----- Kutipan Teks

Skripsi seringkali menjadi momok yang menakutkan bagi sebagian mahasiswa, banyak faktor yang pada akhirnya memunculkan stigma demikian, mulai dari faktor internal dalam diri yang kurang memahami dan mempersiapkan diri, juga bisa datang dari faktor eksternal, yang berkaitan dengan keluarga dan juga ekonomi.
Akan tetapi ada fenomena unik dan layak dijadikan sebuah urban legend bagi mahasiswa tingkat akhir, yakni ngerjain Skripsi Jalur Patah Hati…
Artikel ini tentu saja tidak akan membahas layaknya teori dalam sebuah materi, tidak juga menekankan pada tips cara cepat mengerjakan skripsi. Karena artikel ini adalah sebuah cerita pengalaman mahasiswi yang beberapa waktu lalu menyelesaikan studi S1 nya melalui jalur patah hati.
Kira kira akan seperti apa ya ceritanya? Simak cerita selengkapnya…
Aku adalah salah seorang mahasiswi, di salah satu universitas negeri di Sulawesi.
Aku mungkin akan memulai ceritanya dengan menanggapi apa yang menjadi persepsi mahasiswa tingkat akhir yang cukup risau pada saat pengerjaan skripsi.
Rata rata persepsi mahasiswa ngerjain skripsi itu adalah suatu hal yang menguras tenaga, sulit, dan terkadang membuat pikiran menjadi stres.
Tapi menurut aku pribadi gak seseram itu ternyata, asalkan kita memang benar-benar berusaha, berjuang dan semangat untuk bisa menggapai target yang ingin dikejar.
Memang sih setiap mahasiswa punya kendala dan masalah tersendiri. Terkadang ada mahasiswa yang semangat ngerjain skripsi, ehhh malah dosen pembimbingnya sulit di temui, killer dsb.
Ada juga mahasiswa yang stuck karena nggak tau mau gimana lagi, udah revisi berkali-kali, tapi tetep aja belum di acc, ada yang terkendala karena masalah pribadi, atau juga mahasiswa yang punya urusan yang lebih penting dibanding dengan ngerjain skripsi.

----------
----- Bahan Rujukan

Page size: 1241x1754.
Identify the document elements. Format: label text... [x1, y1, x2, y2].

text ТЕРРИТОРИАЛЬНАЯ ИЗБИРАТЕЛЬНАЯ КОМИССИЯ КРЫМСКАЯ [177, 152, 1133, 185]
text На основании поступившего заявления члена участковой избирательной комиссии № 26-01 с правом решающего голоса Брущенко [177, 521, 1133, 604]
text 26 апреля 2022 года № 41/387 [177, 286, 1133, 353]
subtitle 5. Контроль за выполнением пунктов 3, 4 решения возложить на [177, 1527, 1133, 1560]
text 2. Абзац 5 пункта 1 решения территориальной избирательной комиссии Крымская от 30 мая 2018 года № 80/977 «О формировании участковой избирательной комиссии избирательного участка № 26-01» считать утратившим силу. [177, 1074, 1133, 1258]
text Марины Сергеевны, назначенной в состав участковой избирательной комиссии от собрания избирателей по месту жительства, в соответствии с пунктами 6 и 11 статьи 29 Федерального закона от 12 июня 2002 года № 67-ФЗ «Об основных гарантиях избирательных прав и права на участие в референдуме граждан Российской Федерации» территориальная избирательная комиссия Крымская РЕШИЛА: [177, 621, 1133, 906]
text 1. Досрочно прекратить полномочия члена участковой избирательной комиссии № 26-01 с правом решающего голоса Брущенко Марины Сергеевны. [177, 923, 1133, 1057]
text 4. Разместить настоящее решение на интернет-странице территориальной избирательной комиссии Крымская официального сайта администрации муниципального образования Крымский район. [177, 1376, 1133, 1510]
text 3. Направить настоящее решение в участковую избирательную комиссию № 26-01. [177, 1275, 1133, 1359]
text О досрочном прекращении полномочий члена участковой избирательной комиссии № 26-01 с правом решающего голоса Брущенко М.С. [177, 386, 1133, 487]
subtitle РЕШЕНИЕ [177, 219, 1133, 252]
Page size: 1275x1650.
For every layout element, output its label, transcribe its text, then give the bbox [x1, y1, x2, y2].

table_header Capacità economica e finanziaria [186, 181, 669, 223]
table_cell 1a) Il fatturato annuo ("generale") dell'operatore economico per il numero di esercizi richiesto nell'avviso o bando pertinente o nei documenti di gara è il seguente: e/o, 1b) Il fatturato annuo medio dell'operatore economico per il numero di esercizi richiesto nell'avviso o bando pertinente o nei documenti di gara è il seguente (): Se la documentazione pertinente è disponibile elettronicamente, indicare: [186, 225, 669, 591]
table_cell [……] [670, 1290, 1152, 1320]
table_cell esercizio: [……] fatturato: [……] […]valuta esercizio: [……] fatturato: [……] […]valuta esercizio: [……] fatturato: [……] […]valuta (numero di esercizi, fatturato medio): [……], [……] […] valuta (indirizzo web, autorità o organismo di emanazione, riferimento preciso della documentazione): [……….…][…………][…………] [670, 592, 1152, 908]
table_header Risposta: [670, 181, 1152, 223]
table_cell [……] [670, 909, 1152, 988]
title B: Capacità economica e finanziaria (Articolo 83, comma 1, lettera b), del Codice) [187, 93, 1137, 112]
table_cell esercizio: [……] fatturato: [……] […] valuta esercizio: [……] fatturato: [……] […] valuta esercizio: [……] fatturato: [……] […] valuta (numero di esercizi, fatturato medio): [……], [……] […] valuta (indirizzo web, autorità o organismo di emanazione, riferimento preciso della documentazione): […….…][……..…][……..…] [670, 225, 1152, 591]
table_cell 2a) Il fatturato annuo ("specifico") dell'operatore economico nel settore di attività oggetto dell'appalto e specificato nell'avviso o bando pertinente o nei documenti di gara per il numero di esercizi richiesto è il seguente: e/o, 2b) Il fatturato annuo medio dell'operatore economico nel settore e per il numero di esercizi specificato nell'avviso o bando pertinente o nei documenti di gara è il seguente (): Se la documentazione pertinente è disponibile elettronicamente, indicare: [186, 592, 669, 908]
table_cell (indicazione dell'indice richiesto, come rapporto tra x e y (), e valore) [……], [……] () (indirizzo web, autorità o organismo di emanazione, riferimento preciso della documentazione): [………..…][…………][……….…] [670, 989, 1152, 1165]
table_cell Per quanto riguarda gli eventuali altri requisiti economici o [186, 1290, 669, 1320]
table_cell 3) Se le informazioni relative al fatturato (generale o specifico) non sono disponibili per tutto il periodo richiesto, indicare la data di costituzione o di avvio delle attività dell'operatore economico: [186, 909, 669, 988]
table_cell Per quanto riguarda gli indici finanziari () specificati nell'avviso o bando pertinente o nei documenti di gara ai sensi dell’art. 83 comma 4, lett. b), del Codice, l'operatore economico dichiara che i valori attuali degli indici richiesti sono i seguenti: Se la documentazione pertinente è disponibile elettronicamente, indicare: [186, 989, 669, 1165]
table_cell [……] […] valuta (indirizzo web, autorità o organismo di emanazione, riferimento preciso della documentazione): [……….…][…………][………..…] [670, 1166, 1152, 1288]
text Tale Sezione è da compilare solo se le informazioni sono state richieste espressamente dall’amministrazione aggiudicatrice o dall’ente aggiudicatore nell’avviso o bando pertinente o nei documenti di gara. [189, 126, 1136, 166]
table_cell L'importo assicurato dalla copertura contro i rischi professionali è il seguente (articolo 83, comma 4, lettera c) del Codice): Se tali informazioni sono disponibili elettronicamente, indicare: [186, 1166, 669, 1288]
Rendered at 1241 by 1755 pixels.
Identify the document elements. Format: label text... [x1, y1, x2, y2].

----------

_Soal Singkat A_:
Terjemahkan kalimat dari teks tentang skripsi ini ke dalam bahasa Inggris: "Rata rata persepsi mahasiswa ngerjain skripsi itu adalah suatu hal yang menguras tenaga, sulit, dan terkadang membuat pikiran menjadi stres."
_Soal Singkat B_:
Ketik ulang bagian teks tentang skripsi mulai dari "Skripsi seringkali menjadi" sampai dengan "negeri di Sulawesi.", termasuk kedua bagian tersebut.
Catatan di atas merupakan bahan tersendiri yang terpisah dari teks tentang skripsi.

_Jawaban Tertulis A_:
On average, students perceive working on a thesis as something that drains their energy, is difficult, and sometimes leaves the mind stressed.

_Jawaban Tertulis B_:
Skripsi seringkali menjadi momok yang menakutkan bagi sebagian mahasiswa, banyak faktor yang pada akhirnya memunculkan stigma demikian, mulai dari faktor internal dalam diri yang kurang memahami dan mempersiapkan diri, juga bisa datang dari faktor eksternal, yang berkaitan dengan keluarga dan juga ekonomi.
Akan tetapi ada fenomena unik dan layak dijadikan sebuah urban legend bagi mahasiswa tingkat akhir, yakni ngerjain Skripsi Jalur Patah Hati…
Artikel ini tentu saja tidak akan membahas layaknya teori dalam sebuah materi, tidak juga menekankan pada tips cara cepat mengerjakan skripsi. Karena artikel ini adalah sebuah cerita pengalaman mahasiswi yang beberapa waktu lalu menyelesaikan studi S1 nya melalui jalur patah hati.
Kira kira akan seperti apa ya ceritanya? Simak cerita selengkapnya…
Aku adalah salah seorang mahasiswi, di salah satu universitas negeri di Sulawesi.